■ What is being asked
Transcribe the part of the listing that opens with the line containing "What is the label of the 1st" and closes with the line containing "What is the label of the 19th", including both of those lines and reproducing each line without change.

Quiz items based on charts:

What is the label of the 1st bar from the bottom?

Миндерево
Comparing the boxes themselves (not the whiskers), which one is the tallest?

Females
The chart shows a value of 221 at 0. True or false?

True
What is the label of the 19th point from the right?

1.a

...

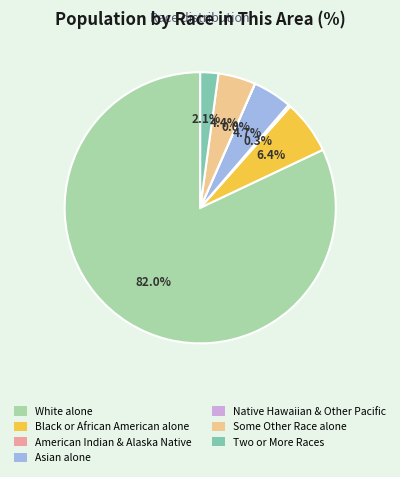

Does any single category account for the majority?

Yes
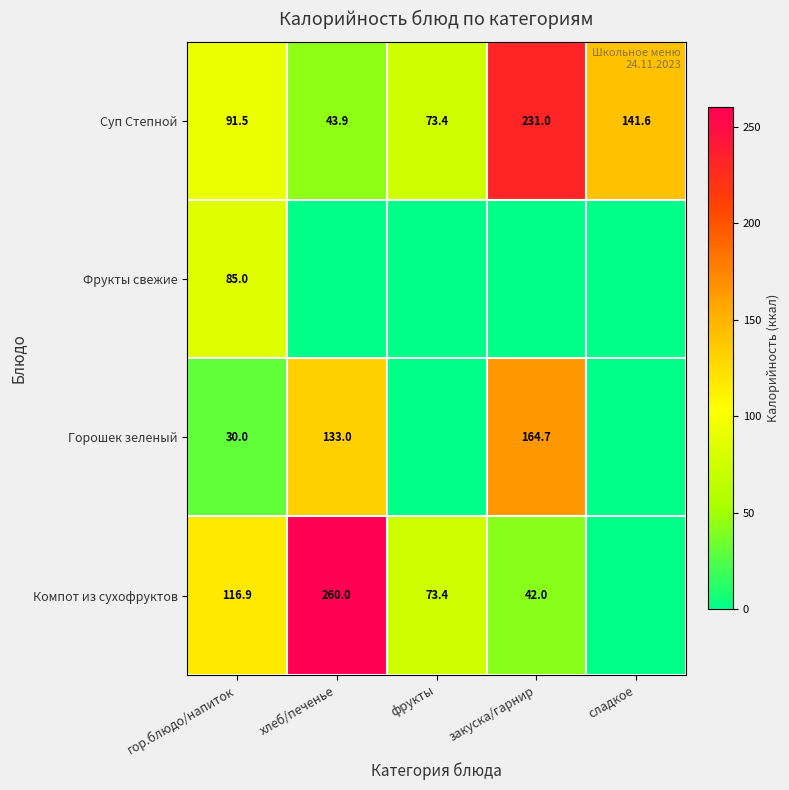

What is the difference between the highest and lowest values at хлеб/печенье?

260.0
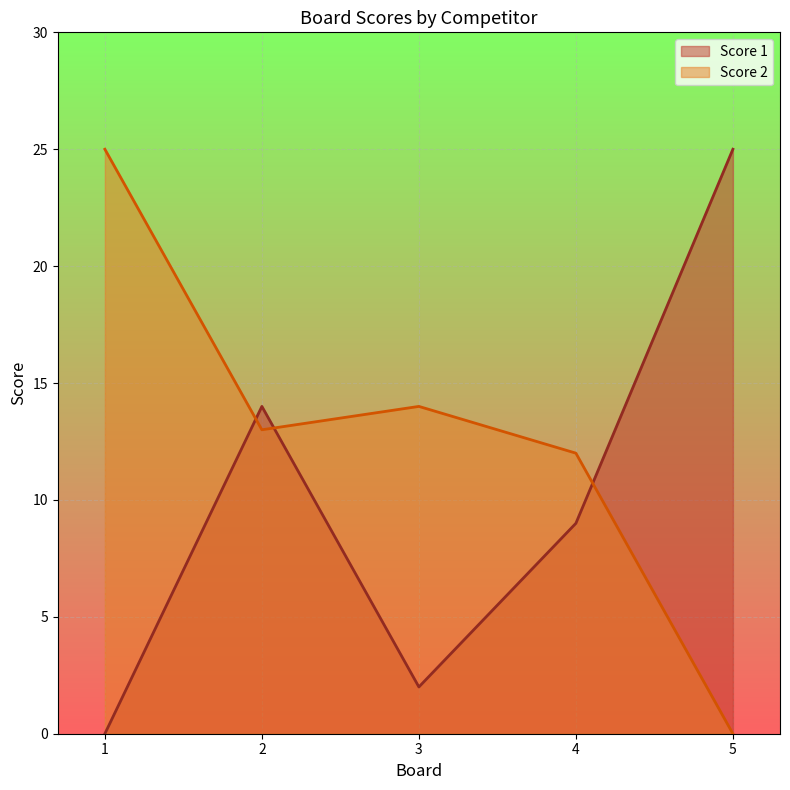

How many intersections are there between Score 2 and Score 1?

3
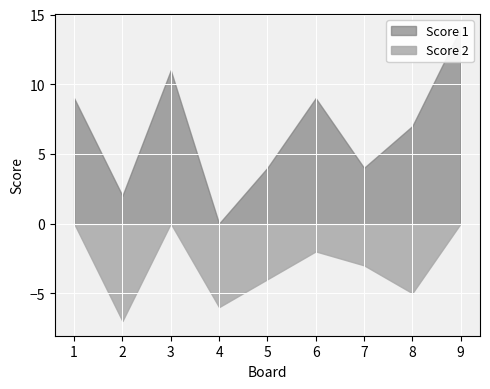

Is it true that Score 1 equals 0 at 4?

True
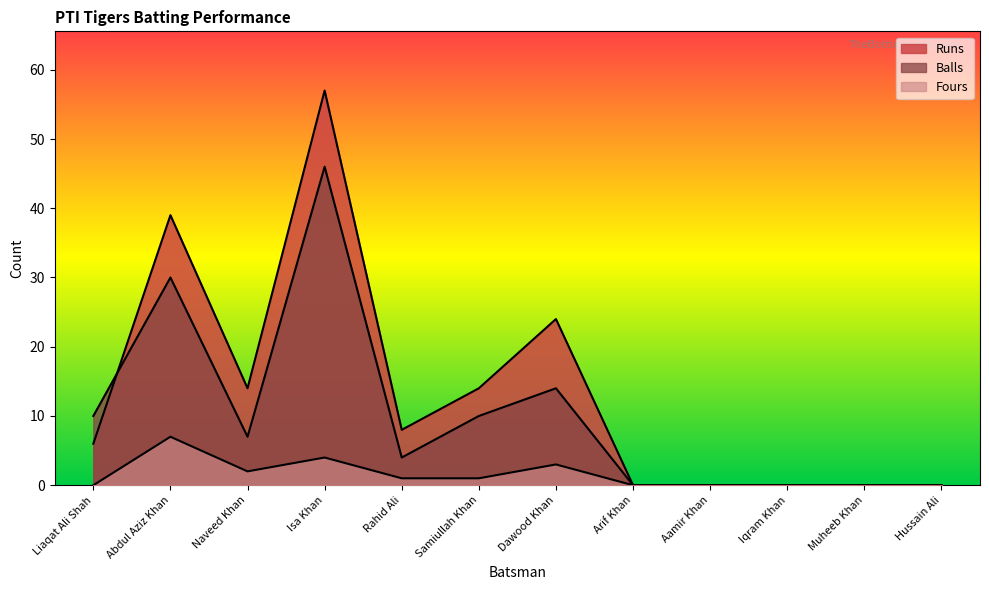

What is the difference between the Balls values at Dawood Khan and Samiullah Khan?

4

* * *

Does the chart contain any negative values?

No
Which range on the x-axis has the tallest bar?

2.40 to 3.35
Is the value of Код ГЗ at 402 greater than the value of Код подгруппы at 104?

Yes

■ Answer space
What is the label of the 1st bar from the bottom?

Миндерево
Comparing the boxes themselves (not the whiskers), which one is the tallest?

Females
The chart shows a value of 221 at 0. True or false?

True
What is the label of the 19th point from the right?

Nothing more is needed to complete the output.